=== Work item ===
Let the line containing "## Citation" serve as the first line of the answer and the final line of the entries as its last, with every line between copied exactly.

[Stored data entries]
○ ○ ○ ○ ○ ○ ○
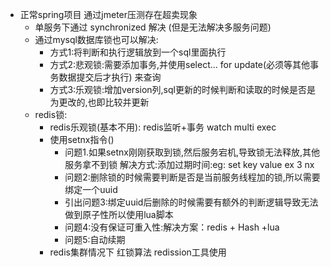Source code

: -   正常spring项目 通过jmeter压测存在超卖现象
    -   单服务下通过 synchronized 解决 (但是无法解决多服务问题)
    -   通过mysql数据库锁也可以解决:
        -   方式1:将判断和执行逻辑放到一个sql里面执行
        -   方式2:悲观锁:需要添加事务,并使用select... for update(必须等其他事务数据提交后才执行) 来查询
        -   方式3:乐观锁:增加version列,sql更新的时候判断和读取的时候是否是为更改的,也即比较并更新
    -   redis锁:
        -   redis乐观锁(基本不用):  redis监听+事务 watch  multi  exec
        -   使用setnx指令()
            -   问题1.如果setnx刚刚获取到锁,然后服务宕机,导致锁无法释放,其他服务拿不到锁
                解决方式:添加过期时间:eg: set key value ex 3 nx
            -   问题2:删除锁的时候需要判断是否是当前服务线程加的锁,所以需要绑定一个uuid
            -   引出问题3:绑定uuid后删除的时候需要有额外的判断逻辑导致无法做到原子性所以使用lua脚本
            -   问题4:没有保证可重入性:解决方案：redis + Hash +lua
            -   问题5:自动续期
        -   redis集群情况下 红锁算法  redission工具使用
    
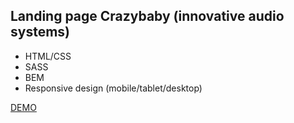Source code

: ## Landing page Crazybaby (innovative audio systems)

- HTML/CSS
- SASS
- BEM
- Responsive design (mobile/tablet/desktop)

[DEMO](https://kseniia-chepur.github.io/crazybaby_landing/)
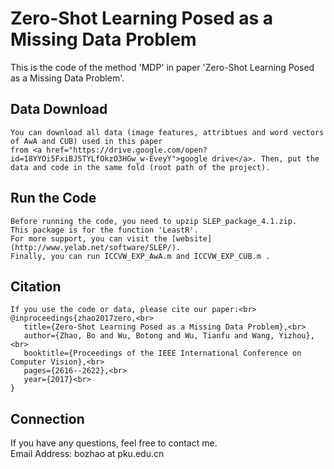 # Zero-Shot Learning Posed as a Missing Data Problem

This is the code of the method 'MDP' in paper 'Zero-Shot Learning Posed as a Missing Data Problem'.

## Data Download
	You can download all data (image features, attribtues and word vectors of AwA and CUB) used in this paper 
	from <a href="https://drive.google.com/open?id=18YYOi5FxiBJ5TYLfOkzO3HGw_w-EveyY">google drive</a>. Then, put the data and code in the same fold (root path of the project).

## Run the Code
	Before running the code, you need to upzip SLEP_package_4.1.zip. 
	This package is for the function 'LeastR'. 
	For more support, you can visit the [website](http://www.yelab.net/software/SLEP/). 
	Finally, you can run ICCVW_EXP_AwA.m and ICCVW_EXP_CUB.m . 

## Citation
	If you use the code or data, please cite our paper:<br>
	@inproceedings{zhao2017zero,<br>
	   title={Zero-Shot Learning Posed as a Missing Data Problem},<br>
	   author={Zhao, Bo and Wu, Botong and Wu, Tianfu and Wang, Yizhou},<br>
	   booktitle={Proceedings of the IEEE International Conference on Computer Vision},<br>
	   pages={2616--2622},<br>
	   year={2017}<br>
	}

## Connection
If you have any questions, feel free to contact me.<br>
Email Address: bozhao  at  pku.edu.cn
○ ○ ○ ○ ○ ○ ○
=== Output of the exercise ===
## Citation
	If you use the code or data, please cite our paper:<br>
	@inproceedings{zhao2017zero,<br>
	   title={Zero-Shot Learning Posed as a Missing Data Problem},<br>
	   author={Zhao, Bo and Wu, Botong and Wu, Tianfu and Wang, Yizhou},<br>
	   booktitle={Proceedings of the IEEE International Conference on Computer Vision},<br>
	   pages={2616--2622},<br>
	   year={2017}<br>
	}

## Connection
If you have any questions, feel free to contact me.<br>
Email Address: bozhao  at  pku.edu.cn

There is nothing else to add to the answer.